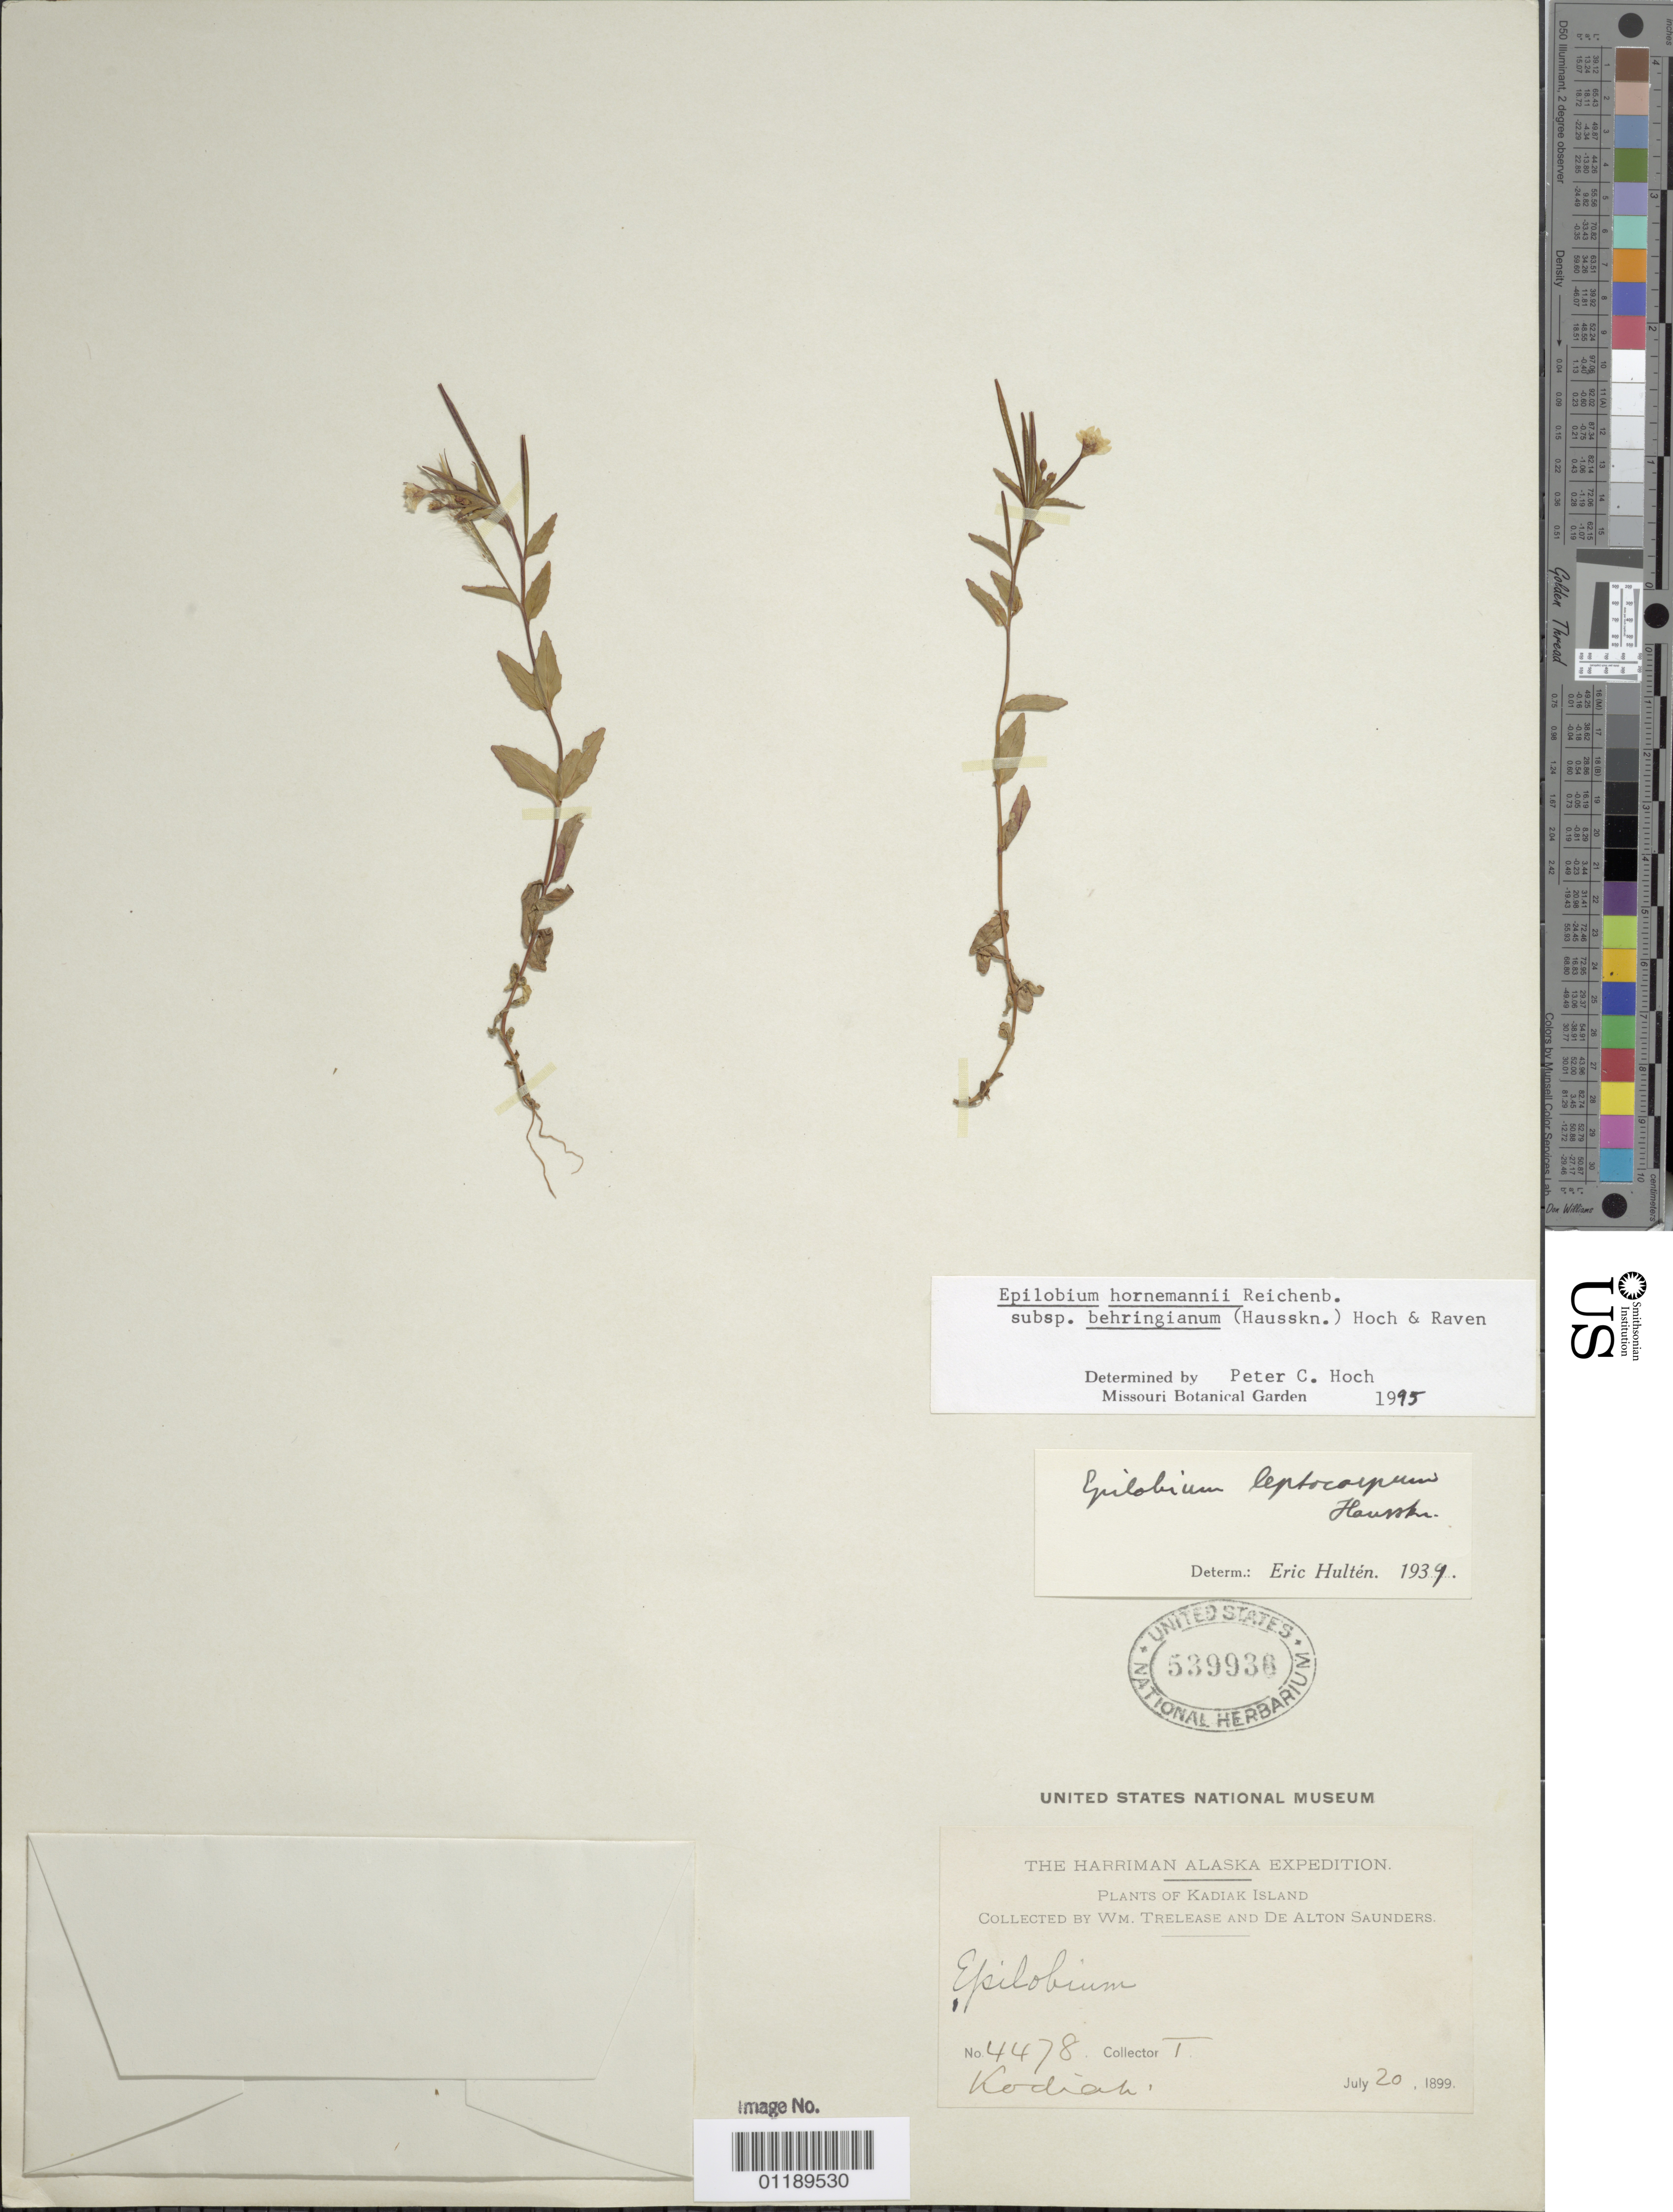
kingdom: Plantae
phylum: Tracheophyta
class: Magnoliopsida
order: Myrtales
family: Onagraceae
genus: Epilobium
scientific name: Epilobium hornemannii subsp. behringianum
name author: (Hausskn.) Hoch & P.H. Raven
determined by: Hoch, P. C.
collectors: W. Trelease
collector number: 4478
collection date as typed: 20 Jul 1899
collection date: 1899-07-20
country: United States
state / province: Alaska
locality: Kodiak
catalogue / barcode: US 539936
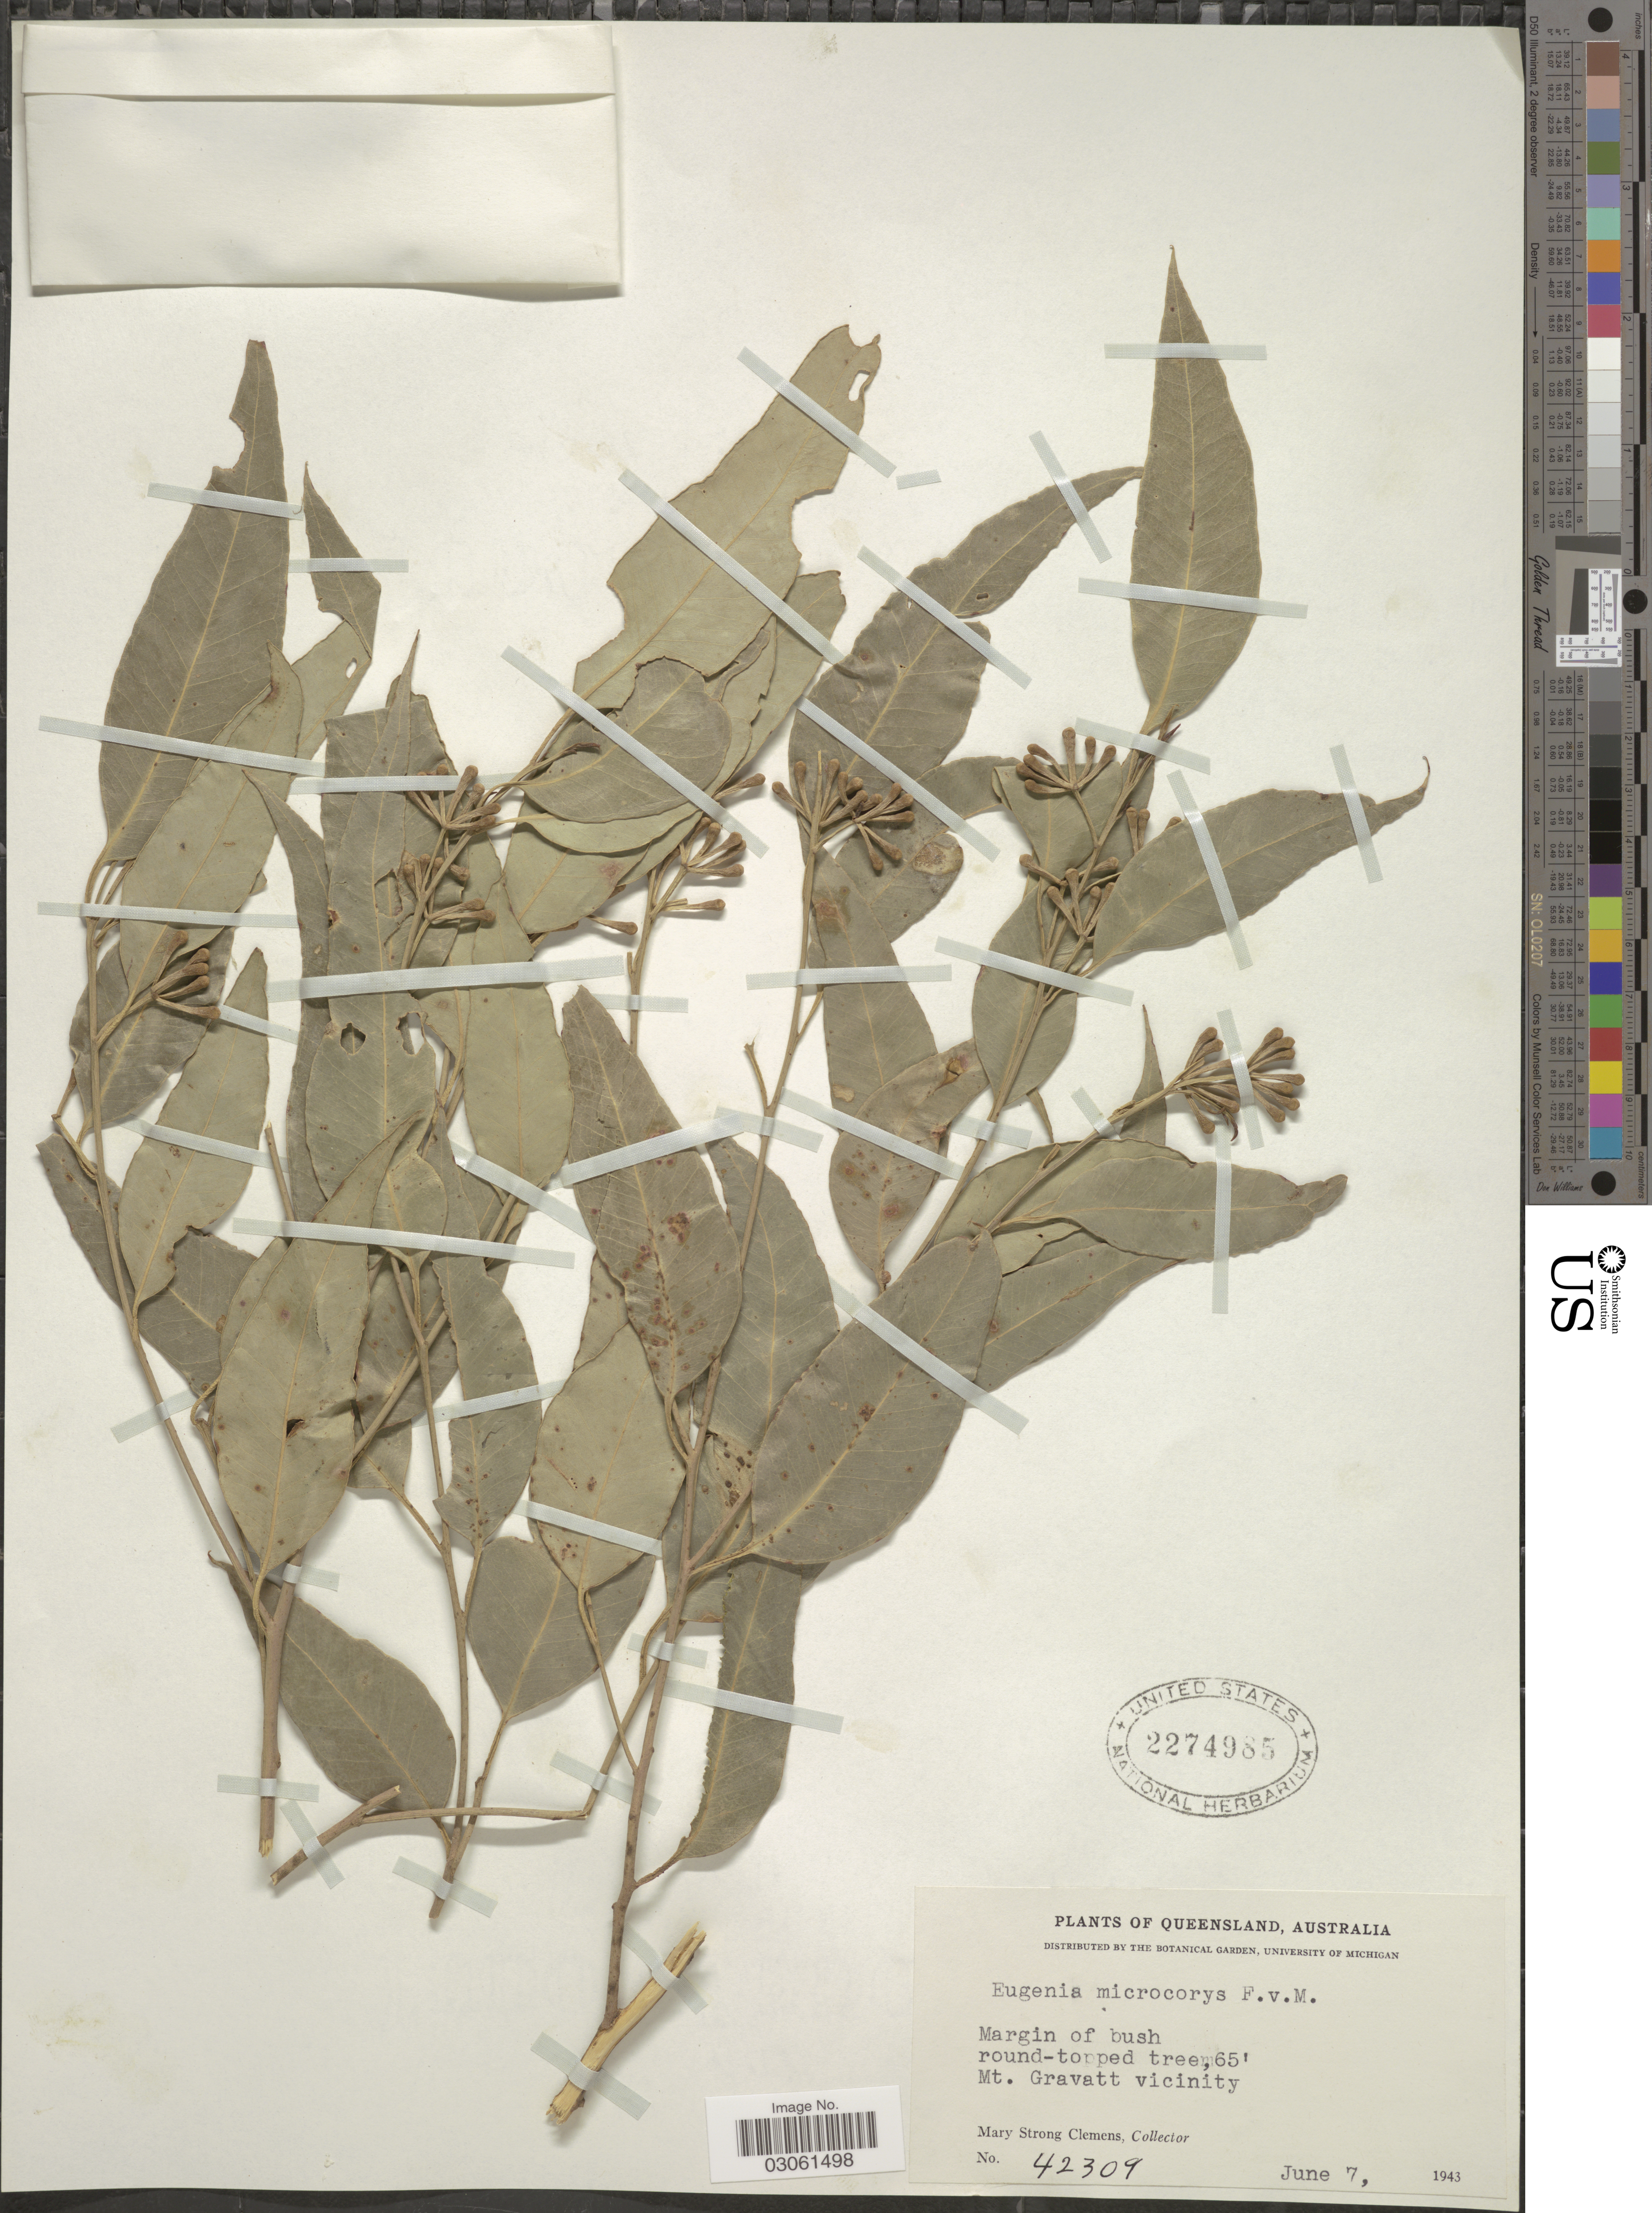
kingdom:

....................

Task directions: Rewrite the lines of all the rows above as one numbered list, leaving out any blank lines. Do not include the pictures in your answer.

Response to the task:
1. kingdom: Plantae
2. phylum: Tracheophyta
3. class: Magnoliopsida
4. order: Myrtales
5. family: Onagraceae
6. genus: Epilobium
7. scientific name: Epilobium hornemannii subsp. behringianum
8. name author: (Hausskn.) Hoch & P.H. Raven
9. determined by: Hoch, P. C.
10. collectors: W. Trelease
11. collector number: 4478
12. collection date as typed: 20 Jul 1899
13. collection date: 1899-07-20
14. country: United States
15. state / province: Alaska
16. locality: Kodiak
17. catalogue / barcode: US 539936
18. kingdom:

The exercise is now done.